4. Evgeni Malkin - Pittsburgh Penguins: When healthy, Malkin could very well be the best player in the game. Yes, including Crosby. His ability to take over games for long stretches with his combination of speed, size and skill is second to none, and very few players can hit 110 or more points in the NHL. A healthy Malkin in 2013-14 puts the Pens over the top as challengers for the Cup.
3. Pavel Datsyuk - Detroit Red Wings: Jonathan Toews impressively dethroned Datsyuk as the league's best two-way forward in 2013, but No. 13 has been at it just a bit longer. He does things with the puck that most people can't even conceive of, and there may not be another player around that approaches the game so methodically despite being so, so quick. It's his puck when he's out on the ice. Everyone else is just playing keep away.
2. Jonathan Toews - Chicago Blackhawks: Because of his health, track record as a champion and leader and two-way acumen, it's honestly very tempting to list Toews as the best player in the NHL for 2013-14. What he brings to the ice every night is almost overwhelming to consider: Toews is a faceoff ace, has become an outstanding defender, he's one of the best passers around and can finish any chances that he has.

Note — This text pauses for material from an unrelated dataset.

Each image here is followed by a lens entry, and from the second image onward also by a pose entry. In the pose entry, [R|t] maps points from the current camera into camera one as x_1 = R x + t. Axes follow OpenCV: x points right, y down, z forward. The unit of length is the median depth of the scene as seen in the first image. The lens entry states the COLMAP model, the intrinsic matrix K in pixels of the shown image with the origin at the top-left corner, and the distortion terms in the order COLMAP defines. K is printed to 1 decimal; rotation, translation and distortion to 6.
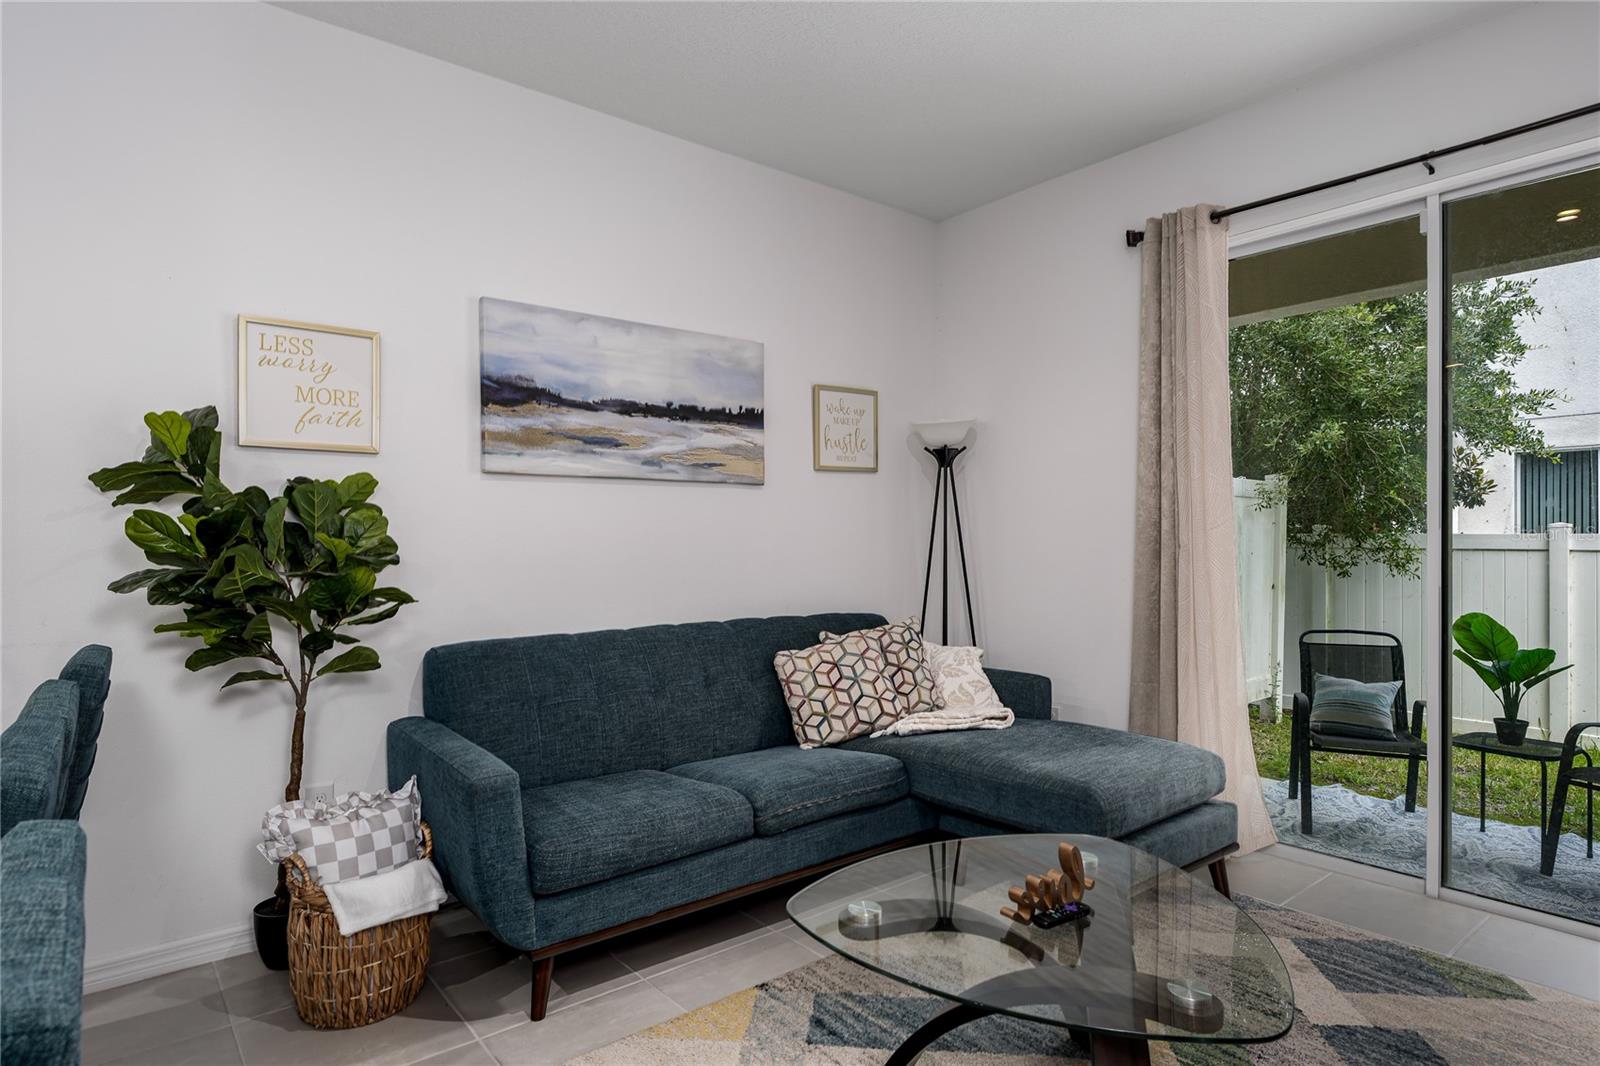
lens RADIAL K [[891.3, 0, 798.1], [0, 891.3, 542.6], [0, 0, 1]] dist [-0.003562, 0.003380]
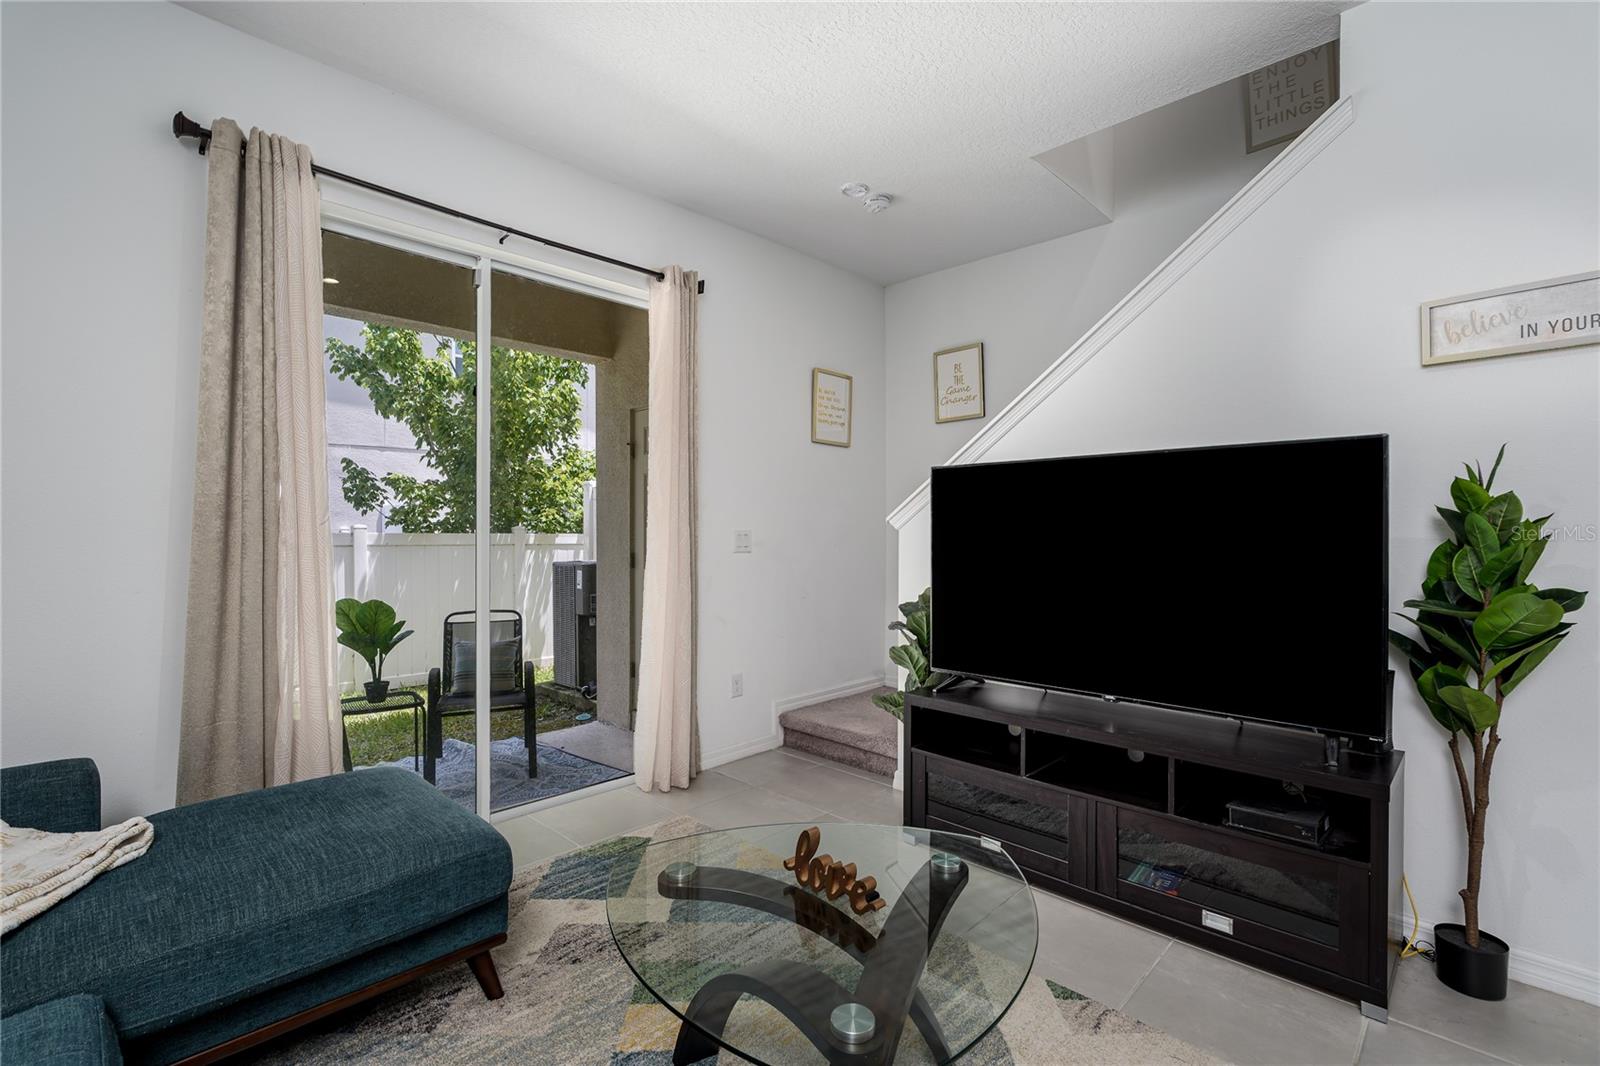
lens RADIAL K [[729.0, 0, 806.8], [0, 729.0, 530.1], [0, 0, 1]] dist [0.004062, 0.000356]
pose [[-0.118917, 0.008825, 0.992865, -0.294865], [0.009059, 0.999929, -0.007803, 0.000211], [-0.992863, 0.008067, -0.118989, 0.581585]]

1. Sidney Crosby - Pittsburgh Penguins: No one scores at a more prolific rate than a healthy Sidney Crosby. Love him or hate him, that is an undeniable fact. He doesn't possess the same reputation as a two-way monster like Toews or Datsyuk, but no one in the league makes the players around him better like Crosby. No disrespect to Chris Kunitz and Pascal Dupuis, but they aren't 30-goal threats on any other line in the NHL. The concussion issues are gone, and Crosby has a chance to play his first full season since playing 81 games in 2009-10.